Segment Start: DATA TO EXAMINE

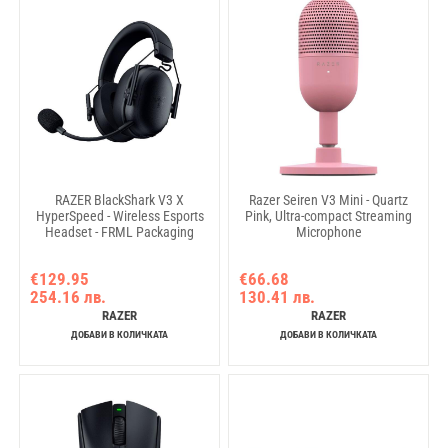
RAZER BlackShark V3 X
Razer Seiren V3 Mini - Quartz
HyperSpeed - Wireless Esports
Pink, Ultra-compact Streaming
Headset - FRML Packaging
Microphone
€129.95
€66.68
254.16 лв.
130.41 лв.
RAZER
RAZER
ДОБАВИ В КОЛИЧКАТА
ДОБАВИ В КОЛИЧКАТА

Segment End: DATA TO EXAMINE

◆ **INSTRUCTIONS FOR THE TASK**
Print the entries above exactly, leaving pictures out.

◆ **WRITTEN REPLY**
RAZER BlackShark V3 X
Razer Seiren V3 Mini - Quartz
HyperSpeed - Wireless Esports
Pink, Ultra-compact Streaming
Headset - FRML Packaging
Microphone
€129.95
€66.68
254.16 лв.
130.41 лв.
RAZER
RAZER
ДОБАВИ В КОЛИЧКАТА
ДОБАВИ В КОЛИЧКАТА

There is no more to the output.